Toolkit Overview    :    Define    :    Plan    :    Gather    :    Preserve    :    METADATA    :    Storytelling   :   Share     :    Recommendations


El Grito de Sunset Park Use Case

Step 2: IDENTIFYING ATTRIBUTES

Now that you have a tentative list of entities, the next step is to decide what attributes, or properties, you want to track about each of those entities. You can think of attributes as the “fields” in a database, or a “column” in a spreadsheet.  For example, for the entity Officer, you might have “First Name,” “Last Name,” and “Tax ID” as attributes.

attribute example icons

Some things to consider when deciding on attributes:
  • Do you want to make your attributes align or match up with someone else’s database, so you can share data?  They don’t have to be exactly the same, as long as they can map one to another.
  • How granular do you want to make the attributes? Granularity refers to the degree to which your data is broken up into the smallest possible pieces. For example, having separate fields for “Street Number,” “Street Name,” “City,” and “Zipcode” is more granular than having one single field for “Address.” Generally, the more granular the data, the easier the data are to sort and analyze. Granular data are also more flexible — it’s easier to combine granular data together than to break “un-granular” data apart. However, the more granular your data, the more time and care you need to put into creating and entering them.
  • What information do you actually have? You can make up all kinds of attributes, but it’s not going to be very useful if you don’t actually have the data to populate those attributes in the database.

For the most part, if you have a good set of entities, identifying attributes for your data model is fairly straightforward.

* _DATA TO USE_:
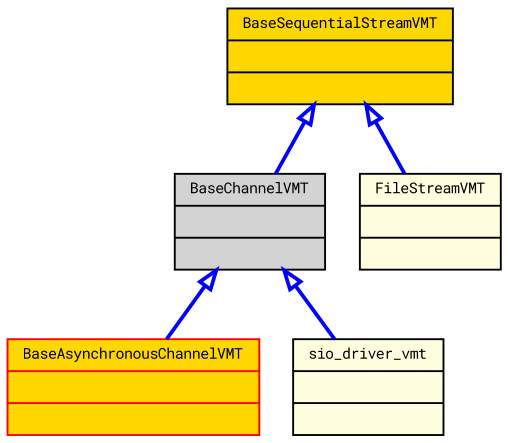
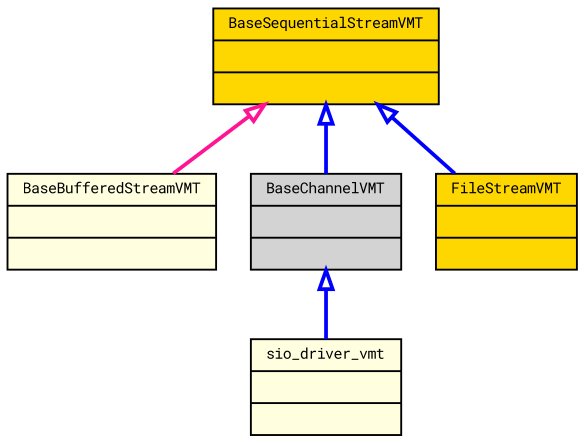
  digraph {
    fontname="Roboto Mono"
    node [color=black fillcolor=lightyellow fontname="Roboto Mono" fontsize=8 shape=record style=filled]
    edge [arrowtail=onormal color=blue dir=back fontname="Roboto Mono" fontsize=8 labelfontname=Helvetica labelfontsize=8 style=bold]
    n1 [fillcolor=gold fontcolor=black height=0.2 label="{BaseSequentialStreamVMT\n||}" width=0.4]
+   n2 [height=0.2 label="{BaseBufferedStreamVMT\n||}" width=0.4]
    n3 [fillcolor=lightgrey height=0.2 label="{BaseChannelVMT\n||}" width=0.4]
-   n4 [height=0.2 label="{FileStreamVMT\n||}" width=0.4]
-   n5 [color=red fillcolor=gold height=0.2 label="{BaseAsynchronousChannelVMT\n||}" width=0.4]
+   n4 [fillcolor=gold height=0.2 label="{FileStreamVMT\n||}" width=0.4]
    n6 [height=0.2 label="{sio_driver_vmt\n||}" width=0.4]
+   n1 -> n2 [color=deeppink]
    n1 -> n3
    n1 -> n4
-   n3 -> n5
    n3 -> n6
  }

* _EXERCISES_:
A. Print the entries from their start through the line that contains "edge [arrowtail=onormal color=blue", leaving the pictures out of your answer.
B. Proceed with the page on identifying attributes for a data model, writing on from its last sentence.

* _FINAL RESULTS_:
A.
  digraph {
    fontname="Roboto Mono"
    node [color=black fillcolor=lightyellow fontname="Roboto Mono" fontsize=8 shape=record style=filled]
    edge [arrowtail=onormal color=blue dir=back fontname="Roboto Mono" fontsize=8 labelfontname=Helvetica labelfontsize=8 style=bold]

B.
Some traps to avoid when identifying attributes for your entities:

When mapping out your attributes (like in the El Grito Example below), the most important thing is to make sure each attribute belongs to the entity it is actually describing. For example, say you want a timeline of officers’ job promotions with start- and end-dates that they served at each rank. Are those start- and end-dates attributes of the “Officer” entity? It might seem so, but in fact those dates are descriptors of the officer’s rank history and not the officer per se.   

Let’s look at what would happen if you assigned Rank Start- and End-dates to the “Officer” entity:

OFFICERS (BAD EXAMPLE)
Officer ID Officer First Name Officer Last Name Rank Level Rank Start Date Rank End Date
1 Sam Green Officer 2010-01-01 2015-01-01
2 Jo Brown Officer 2009-09-30 2017-08-28
3 Jean Blue Sergeant 2015-04-09 2017-08-28
4 Sam Green Detective 2015-01-02 2017-07-15

Since an officer might have multiple ranks during their career, you would end up with duplicate entries for individual officers in your database. You want to avoid a situation like this.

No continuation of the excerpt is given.